(Saved entries)
▬▬▬▬▬▬

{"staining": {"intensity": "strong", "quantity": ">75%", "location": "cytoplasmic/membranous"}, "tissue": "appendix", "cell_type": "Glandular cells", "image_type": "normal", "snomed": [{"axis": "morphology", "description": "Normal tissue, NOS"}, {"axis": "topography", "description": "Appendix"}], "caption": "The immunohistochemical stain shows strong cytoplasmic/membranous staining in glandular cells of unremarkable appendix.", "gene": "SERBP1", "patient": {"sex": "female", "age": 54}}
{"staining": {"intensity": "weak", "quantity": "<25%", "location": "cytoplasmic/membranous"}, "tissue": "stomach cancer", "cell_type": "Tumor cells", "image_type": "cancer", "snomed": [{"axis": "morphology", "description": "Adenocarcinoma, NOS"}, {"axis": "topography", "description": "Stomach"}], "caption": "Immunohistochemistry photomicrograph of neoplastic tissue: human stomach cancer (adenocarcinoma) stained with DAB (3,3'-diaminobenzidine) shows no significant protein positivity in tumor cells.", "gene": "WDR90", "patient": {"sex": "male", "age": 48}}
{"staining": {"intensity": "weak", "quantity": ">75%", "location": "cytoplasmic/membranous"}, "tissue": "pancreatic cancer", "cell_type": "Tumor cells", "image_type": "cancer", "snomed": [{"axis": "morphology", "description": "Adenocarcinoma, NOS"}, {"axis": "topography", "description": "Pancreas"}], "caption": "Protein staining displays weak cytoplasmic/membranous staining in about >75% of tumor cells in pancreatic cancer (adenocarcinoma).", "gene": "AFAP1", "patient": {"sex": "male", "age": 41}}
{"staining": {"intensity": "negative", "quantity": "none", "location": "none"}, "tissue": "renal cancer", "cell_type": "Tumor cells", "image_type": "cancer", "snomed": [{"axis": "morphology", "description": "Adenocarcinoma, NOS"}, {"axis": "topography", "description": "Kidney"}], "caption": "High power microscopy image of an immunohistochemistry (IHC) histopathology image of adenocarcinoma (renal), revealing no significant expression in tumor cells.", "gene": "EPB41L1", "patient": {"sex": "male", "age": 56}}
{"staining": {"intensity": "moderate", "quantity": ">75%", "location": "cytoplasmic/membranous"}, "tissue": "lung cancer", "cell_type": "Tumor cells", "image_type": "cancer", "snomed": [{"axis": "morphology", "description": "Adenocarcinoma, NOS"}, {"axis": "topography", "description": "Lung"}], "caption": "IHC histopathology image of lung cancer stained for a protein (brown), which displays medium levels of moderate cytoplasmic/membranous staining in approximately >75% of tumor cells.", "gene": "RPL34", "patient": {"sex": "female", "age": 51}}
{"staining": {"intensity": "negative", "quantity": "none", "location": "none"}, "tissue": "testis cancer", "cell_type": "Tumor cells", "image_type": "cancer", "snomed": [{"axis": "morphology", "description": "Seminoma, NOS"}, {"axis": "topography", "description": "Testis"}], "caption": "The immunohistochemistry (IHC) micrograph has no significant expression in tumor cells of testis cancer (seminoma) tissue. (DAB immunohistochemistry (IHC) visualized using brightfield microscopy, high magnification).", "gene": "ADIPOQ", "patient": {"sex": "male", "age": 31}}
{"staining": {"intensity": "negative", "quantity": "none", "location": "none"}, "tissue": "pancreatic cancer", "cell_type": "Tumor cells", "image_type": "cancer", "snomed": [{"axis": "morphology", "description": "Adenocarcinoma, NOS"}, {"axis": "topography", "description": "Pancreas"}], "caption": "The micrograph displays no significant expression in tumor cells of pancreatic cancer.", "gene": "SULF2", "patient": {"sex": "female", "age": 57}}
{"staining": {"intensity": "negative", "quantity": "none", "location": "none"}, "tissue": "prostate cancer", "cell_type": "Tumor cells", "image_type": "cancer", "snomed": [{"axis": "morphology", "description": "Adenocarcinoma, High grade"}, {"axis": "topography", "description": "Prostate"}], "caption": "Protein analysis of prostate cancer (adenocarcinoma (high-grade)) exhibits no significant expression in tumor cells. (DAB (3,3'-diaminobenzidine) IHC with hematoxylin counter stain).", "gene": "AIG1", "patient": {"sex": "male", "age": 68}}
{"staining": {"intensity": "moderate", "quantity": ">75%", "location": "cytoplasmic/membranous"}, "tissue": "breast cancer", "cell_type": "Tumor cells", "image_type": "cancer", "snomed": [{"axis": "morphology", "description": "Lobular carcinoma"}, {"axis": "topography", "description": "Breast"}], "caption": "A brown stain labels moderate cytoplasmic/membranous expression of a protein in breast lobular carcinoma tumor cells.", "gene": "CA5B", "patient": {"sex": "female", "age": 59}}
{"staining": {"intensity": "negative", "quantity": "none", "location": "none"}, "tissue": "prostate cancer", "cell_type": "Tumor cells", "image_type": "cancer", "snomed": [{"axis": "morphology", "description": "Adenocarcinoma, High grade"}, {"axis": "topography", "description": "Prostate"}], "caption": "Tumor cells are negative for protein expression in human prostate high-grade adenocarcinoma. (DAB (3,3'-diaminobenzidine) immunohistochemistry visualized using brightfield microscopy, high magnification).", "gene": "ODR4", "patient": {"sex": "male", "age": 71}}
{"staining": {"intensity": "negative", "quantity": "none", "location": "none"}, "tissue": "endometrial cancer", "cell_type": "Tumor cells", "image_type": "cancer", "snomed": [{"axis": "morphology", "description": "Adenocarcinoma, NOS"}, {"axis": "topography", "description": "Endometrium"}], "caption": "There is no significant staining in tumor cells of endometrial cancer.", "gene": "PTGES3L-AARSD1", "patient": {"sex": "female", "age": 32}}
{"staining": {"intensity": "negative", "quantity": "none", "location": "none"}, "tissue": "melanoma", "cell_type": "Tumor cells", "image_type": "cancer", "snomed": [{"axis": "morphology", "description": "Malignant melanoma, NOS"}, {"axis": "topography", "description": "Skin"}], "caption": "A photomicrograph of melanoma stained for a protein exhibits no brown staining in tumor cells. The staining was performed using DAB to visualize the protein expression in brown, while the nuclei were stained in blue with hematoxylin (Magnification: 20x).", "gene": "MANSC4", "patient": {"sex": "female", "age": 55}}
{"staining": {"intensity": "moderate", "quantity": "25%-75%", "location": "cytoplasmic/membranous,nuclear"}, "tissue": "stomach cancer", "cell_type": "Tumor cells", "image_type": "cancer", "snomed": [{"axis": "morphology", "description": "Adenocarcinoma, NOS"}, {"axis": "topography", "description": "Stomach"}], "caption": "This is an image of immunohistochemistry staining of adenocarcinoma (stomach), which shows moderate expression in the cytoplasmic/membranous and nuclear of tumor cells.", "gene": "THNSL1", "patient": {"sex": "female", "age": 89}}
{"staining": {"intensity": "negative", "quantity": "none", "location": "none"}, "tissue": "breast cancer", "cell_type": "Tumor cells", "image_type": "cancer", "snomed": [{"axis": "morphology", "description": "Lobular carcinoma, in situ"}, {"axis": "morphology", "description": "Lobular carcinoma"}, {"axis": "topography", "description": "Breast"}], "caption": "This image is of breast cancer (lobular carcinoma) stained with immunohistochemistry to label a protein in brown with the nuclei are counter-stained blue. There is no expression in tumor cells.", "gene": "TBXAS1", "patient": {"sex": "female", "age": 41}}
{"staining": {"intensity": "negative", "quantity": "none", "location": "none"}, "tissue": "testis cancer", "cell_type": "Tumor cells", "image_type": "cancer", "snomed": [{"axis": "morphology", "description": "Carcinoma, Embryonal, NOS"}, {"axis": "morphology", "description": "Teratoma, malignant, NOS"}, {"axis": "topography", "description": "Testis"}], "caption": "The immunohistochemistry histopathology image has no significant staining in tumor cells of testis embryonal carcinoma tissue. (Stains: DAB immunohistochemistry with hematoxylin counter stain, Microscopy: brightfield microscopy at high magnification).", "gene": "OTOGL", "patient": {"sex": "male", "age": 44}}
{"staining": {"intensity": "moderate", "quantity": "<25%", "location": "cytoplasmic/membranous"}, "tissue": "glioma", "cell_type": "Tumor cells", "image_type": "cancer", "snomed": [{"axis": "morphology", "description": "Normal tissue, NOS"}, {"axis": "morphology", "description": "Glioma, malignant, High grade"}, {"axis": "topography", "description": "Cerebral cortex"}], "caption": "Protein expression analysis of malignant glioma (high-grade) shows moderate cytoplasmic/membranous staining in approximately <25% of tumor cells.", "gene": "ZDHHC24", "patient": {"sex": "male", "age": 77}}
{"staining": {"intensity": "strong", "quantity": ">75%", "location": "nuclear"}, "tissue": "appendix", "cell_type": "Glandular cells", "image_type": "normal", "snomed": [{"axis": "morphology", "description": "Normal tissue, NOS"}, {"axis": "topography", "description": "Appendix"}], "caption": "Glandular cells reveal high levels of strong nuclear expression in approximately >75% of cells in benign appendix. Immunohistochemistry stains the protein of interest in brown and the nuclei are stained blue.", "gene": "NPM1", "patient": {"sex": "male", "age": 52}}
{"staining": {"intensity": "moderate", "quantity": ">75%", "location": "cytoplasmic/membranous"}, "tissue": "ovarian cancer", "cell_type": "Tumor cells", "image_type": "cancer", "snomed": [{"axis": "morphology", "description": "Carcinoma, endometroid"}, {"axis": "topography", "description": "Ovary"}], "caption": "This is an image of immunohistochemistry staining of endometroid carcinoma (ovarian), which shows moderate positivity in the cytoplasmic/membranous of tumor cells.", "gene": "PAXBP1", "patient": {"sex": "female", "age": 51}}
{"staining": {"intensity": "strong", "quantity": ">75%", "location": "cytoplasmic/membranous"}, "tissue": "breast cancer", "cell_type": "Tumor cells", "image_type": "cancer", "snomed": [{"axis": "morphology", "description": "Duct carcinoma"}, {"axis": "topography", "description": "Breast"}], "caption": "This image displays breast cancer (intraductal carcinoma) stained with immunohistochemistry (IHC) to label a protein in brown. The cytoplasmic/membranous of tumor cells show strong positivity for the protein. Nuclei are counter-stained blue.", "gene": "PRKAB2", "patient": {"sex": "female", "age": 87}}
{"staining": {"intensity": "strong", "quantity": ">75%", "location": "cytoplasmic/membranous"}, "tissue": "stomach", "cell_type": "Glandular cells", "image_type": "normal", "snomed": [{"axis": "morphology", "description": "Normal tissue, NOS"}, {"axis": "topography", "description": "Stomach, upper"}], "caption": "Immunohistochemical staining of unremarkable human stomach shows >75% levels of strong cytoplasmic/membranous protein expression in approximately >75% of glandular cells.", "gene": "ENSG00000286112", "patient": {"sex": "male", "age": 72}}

▬▬▬▬▬▬

**How to complete this task:**
Nothing but the lines above from the one containing "cells are negative" through the one containing "photomicrograph of melanoma" should appear in the answer, each repeated exactly.

**Output below:**
{"staining": {"intensity": "negative", "quantity": "none", "location": "none"}, "tissue": "prostate cancer", "cell_type": "Tumor cells", "image_type": "cancer", "snomed": [{"axis": "morphology", "description": "Adenocarcinoma, High grade"}, {"axis": "topography", "description": "Prostate"}], "caption": "Tumor cells are negative for protein expression in human prostate high-grade adenocarcinoma. (DAB (3,3'-diaminobenzidine) immunohistochemistry visualized using brightfield microscopy, high magnification).", "gene": "ODR4", "patient": {"sex": "male", "age": 71}}
{"staining": {"intensity": "negative", "quantity": "none", "location": "none"}, "tissue": "endometrial cancer", "cell_type": "Tumor cells", "image_type": "cancer", "snomed": [{"axis": "morphology", "description": "Adenocarcinoma, NOS"}, {"axis": "topography", "description": "Endometrium"}], "caption": "There is no significant staining in tumor cells of endometrial cancer.", "gene": "PTGES3L-AARSD1", "patient": {"sex": "female", "age": 32}}
{"staining": {"intensity": "negative", "quantity": "none", "location": "none"}, "tissue": "melanoma", "cell_type": "Tumor cells", "image_type": "cancer", "snomed": [{"axis": "morphology", "description": "Malignant melanoma, NOS"}, {"axis": "topography", "description": "Skin"}], "caption": "A photomicrograph of melanoma stained for a protein exhibits no brown staining in tumor cells. The staining was performed using DAB to visualize the protein expression in brown, while the nuclei were stained in blue with hematoxylin (Magnification: 20x).", "gene": "MANSC4", "patient": {"sex": "female", "age": 55}}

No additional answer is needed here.